By Cyril Tuohy
Retirement plan sponsors are thinking more about securing retirement outcomes for employees. This may require a shift in thinking for retirement plan advisors, according to a recent survey conducted by Fidelity Investments.
Fiduciary responsibilities are still important to sponsors, but the number of sponsors concerned about retirement outcomes has jumped, according to Fidelity's Fifth Annual Plan Sponsor Attitudes.
“We’re seeing that the conversation between plan sponsors and advisors is starting to change,” Jordan Burgess, senior vice president and head of defined contribution investment only sales at Fidelity Financial Advisor Solutions, said in a news release.
The changes, Burgess said, may require advisors to “shift their mindset.”
Fidelity said financial advisors could do three things to improve satisfaction among retirement plan sponsors:
- Measure progress toward retirement goals
- Adopt a holistic approach to retirement investing
- Communicate regularly about progress of plan performance
With regard to measuring progress toward retirement goals, nearly 70 percent of plan sponsors said they were thinking about retirement plan design changes, almost twice as many as in 2012, the survey of 897 plan sponsors revealed.
Advisors play a key role in helping sponsors set outcome goals through the use of automatic enrollment and automatic escalation of the deferral — for example, when employees get a raise.

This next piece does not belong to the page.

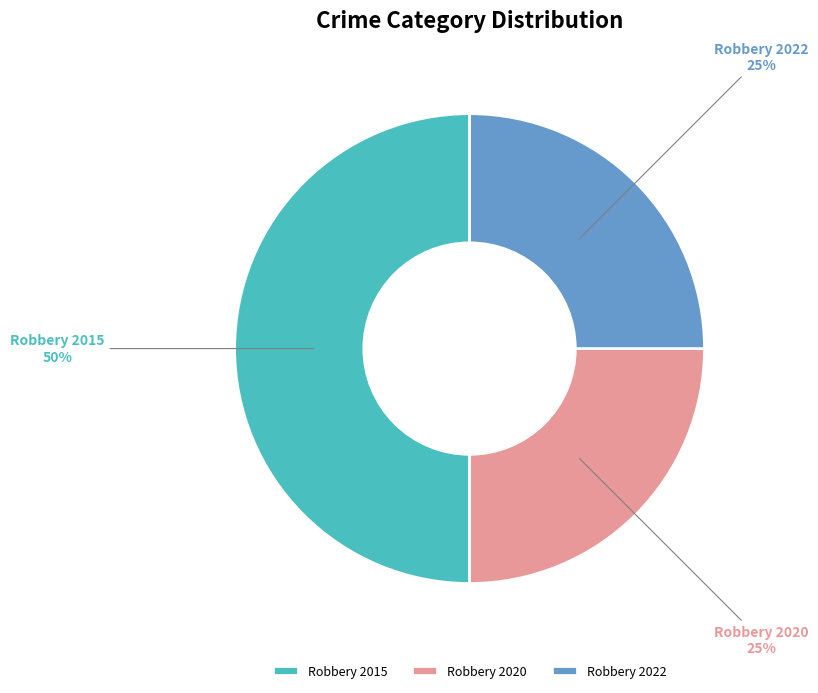

Does Robbery 2020 account for over 50% of the chart?

No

Such features have become more popular since the passage of the 2006 Pension Protection Act.
With regard to a holistic investment approach, 67 percent of sponsors have made investment menu changes over the past two years. This is nearly double the 35 percent of sponsors who in 2012 said they made changes to their investment menus, the survey found.
Meeting with sponsors regularly to discuss qualified default investment alternatives (QDIA) and determining the number of options for a sponsor’s employee population remains a key element in an advisor’s role.
On the third item — communicating about the plan progress — advisors can do a better job helping themselves.
The survey found that fewer than 20 percent of plan sponsors said their advisor was consistently communicating the work being performed for the plan sponsor.
Fidelity said those activities shouldn’t be overlooked as 100 percent of sponsors said they were highly or very satisfied with their advisors if they had better plan metrics. Financial advisors say they have noticed a “return to basics,” in that sponsors want more one-on-one attention from advisors.
A phone call from an advisor to a plan participant or employee reminding them of the retirement plan features is helpful, said retirement plan advisor David Hinderstein, president of Strategic Retirement Group in White Plains, N.Y.
Just because plan sponsors and their advisors are familiar with all the benefits and features of a plan doesn’t mean employees are also familiar with the plan’s features, and reminding employees of the benefits can’t hurt, he said.